Robert Louis Stevenson was an essayist, poet, novelist, and nonfiction writer.
He became one of the most famous writers of the 19th century with works like The Strange Case of Dr. Jekyll and Mr. Hyde (1886) and Treasure Island (1882).

Robert Louis Stevenson was born on November 13, 1850 in Edinburgh, Scotland. His parents were Thomas and Margaret Isabella Balfour Stevenson, and his nurse was Alison «Cummy» Cunningham.

Stevenson was a sickly child, and suffered from tuberculosis from an early age. Of course, those days in bed also gave him time to read and write.

When he grew up he began attending Edinburgh University. He started off by studying engineering, and then he studied law.
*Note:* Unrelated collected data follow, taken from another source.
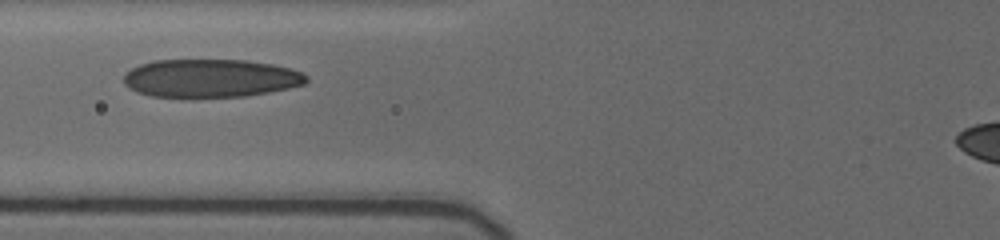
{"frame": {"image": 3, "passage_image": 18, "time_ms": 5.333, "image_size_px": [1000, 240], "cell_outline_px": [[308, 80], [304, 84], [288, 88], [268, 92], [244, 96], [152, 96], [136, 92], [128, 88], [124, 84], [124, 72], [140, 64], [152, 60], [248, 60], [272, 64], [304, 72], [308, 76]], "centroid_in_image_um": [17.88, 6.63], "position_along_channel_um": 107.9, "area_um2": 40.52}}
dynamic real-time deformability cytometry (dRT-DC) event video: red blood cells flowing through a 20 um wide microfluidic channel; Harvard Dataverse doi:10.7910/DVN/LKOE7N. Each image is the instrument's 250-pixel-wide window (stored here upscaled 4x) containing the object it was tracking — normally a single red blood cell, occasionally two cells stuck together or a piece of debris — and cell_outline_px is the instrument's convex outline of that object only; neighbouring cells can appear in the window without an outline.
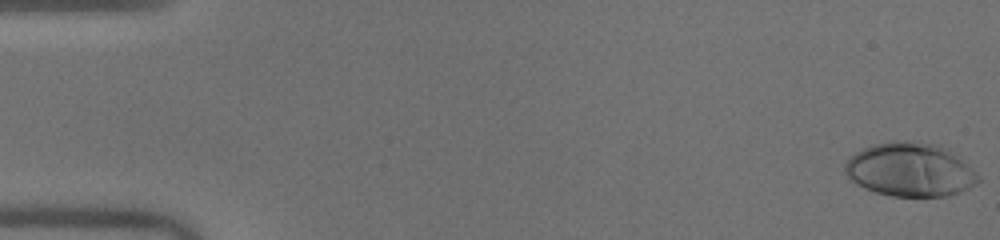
{"species": "human", "species_latin": "Homo sapiens", "temperature_condition": "warm", "stored_images_in_passage": 51, "camera_frame_rate_fps": 3000, "um_per_image_px": 0.085, "donor": {"sex": "male"}, "frame": {"image": 1, "passage_image": 1, "time_ms": 0.0, "image_size_px": [1000, 240], "cell_outline_px": [[980, 180], [976, 184], [960, 192], [948, 196], [892, 196], [876, 192], [864, 188], [856, 184], [844, 172], [844, 164], [856, 152], [872, 144], [892, 140], [908, 140], [948, 148], [976, 172], [980, 176]], "centroid_in_image_um": [77.35, 14.42], "position_along_channel_um": 7.6, "area_um2": 41.67}}
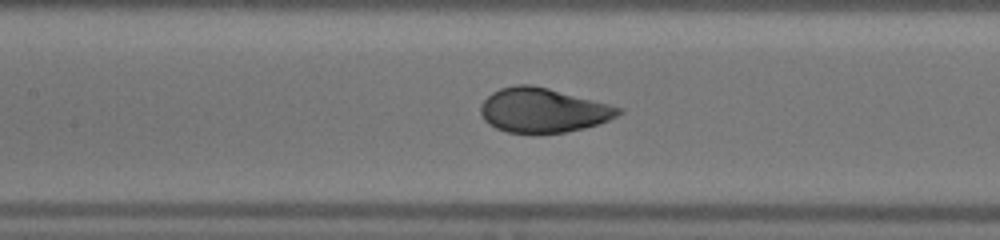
{"frame": {"image": 2, "passage_image": 24, "time_ms": 7.667, "image_size_px": [1000, 240], "cell_outline_px": [[624, 112], [608, 120], [584, 128], [564, 132], [508, 132], [496, 128], [488, 124], [484, 120], [480, 112], [480, 104], [492, 92], [500, 88], [516, 84], [528, 84], [548, 88], [624, 108]], "centroid_in_image_um": [46.14, 9.36], "position_along_channel_um": 161.3, "area_um2": 35.37}}
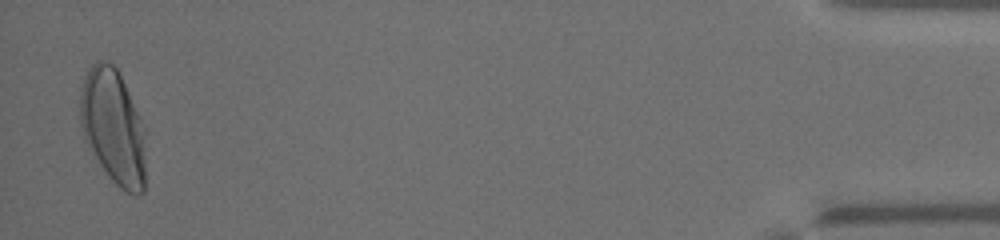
{"frame": {"image": 3, "passage_image": 50, "time_ms": 16.333, "image_size_px": [1000, 240], "cell_outline_px": [[144, 192], [140, 196], [136, 196], [120, 188], [108, 176], [84, 140], [80, 128], [80, 88], [84, 76], [88, 68], [96, 60], [104, 60], [112, 64], [116, 68], [124, 84], [144, 128]], "centroid_in_image_um": [9.58, 10.78], "position_along_channel_um": 425.6, "area_um2": 43.7}, "authors_computed_cell_mechanics": {"area_um2": 37.2232, "velocity_mm_per_s": 4.0505, "shape_relaxation_time_tau1_ms": 3.6948, "shape_relaxation_time_tau2_ms": null, "deformation_change_tau1": 0.2143, "deformation_change_tau2": null}}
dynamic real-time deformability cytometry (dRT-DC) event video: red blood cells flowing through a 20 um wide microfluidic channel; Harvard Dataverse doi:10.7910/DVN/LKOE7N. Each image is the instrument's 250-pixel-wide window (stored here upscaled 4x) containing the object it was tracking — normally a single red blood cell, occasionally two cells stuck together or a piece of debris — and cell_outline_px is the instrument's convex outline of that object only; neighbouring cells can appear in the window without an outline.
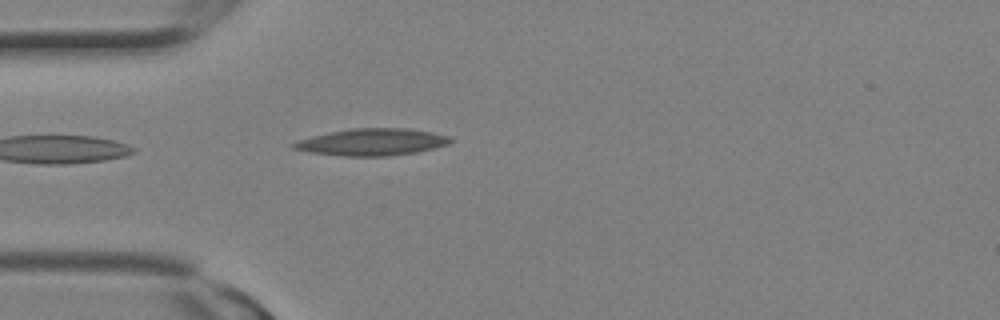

He passed the Scottish bar in 1875.

His earliest works are descriptions of his journeys: An Inland Voyage (1878), describing a canoe trip through Belgium and France in 1876; and Travels with a Donkey in the Cevennes (1879), an account of a journey on foot through mountains in southern France in 1878

Stevenson’s popularity is based primarily on the exciting subject matter of his adventure novels and stories of the fantastic.

The idea for Treasure Island was ignited by a map that Stevenson had drawn for his 12-year-old stepson; Stevenson had written a pirate adventure story to accompany the drawing, and it was published in the boys’ magazine Young Folks from October 1881 to January 1882. When Treasure Island was published in book form in 1883, Stevenson got his first real taste of widespread popularity, and his career as a profitable writer had finally begun. The book was Stevenson’s first volume-length fictional work, as well as the first of his writings «for children.» By the end of the 1880s, it was one of the period’s most popular and widely read books.

In the horror story The Strange Case of Dr Jekyll and Mr Hyde (1886), The year 1886 saw the publication of what would be another enduring work, Strange Case of Dr. Jekyll and Mr. Hyde, which was an immediate success and helped cement Stevenson’s reputation. The work is decidedly of the «adult» classification, as it presents a exploration of various conflicting characters hiding within a single person. The book went on to international acclaim, inspiring countless stage productions and more than 100 motion pictures.

In the last years of his life Stevenson and his family traveled to the islands of the Pacific Ocean,
Several of his later works are about the Pacific isles, including The Wrecker (1892), Island Nights’ Entertainments (1893), The Ebb-Tide (1894) and In the South Seas (1896).

Robert Louis Stevenson died of a stroke on December 3, 1894, at his home in Vailima, Samoa. He was buried at the top of Mount Vaea, overlooking the sea.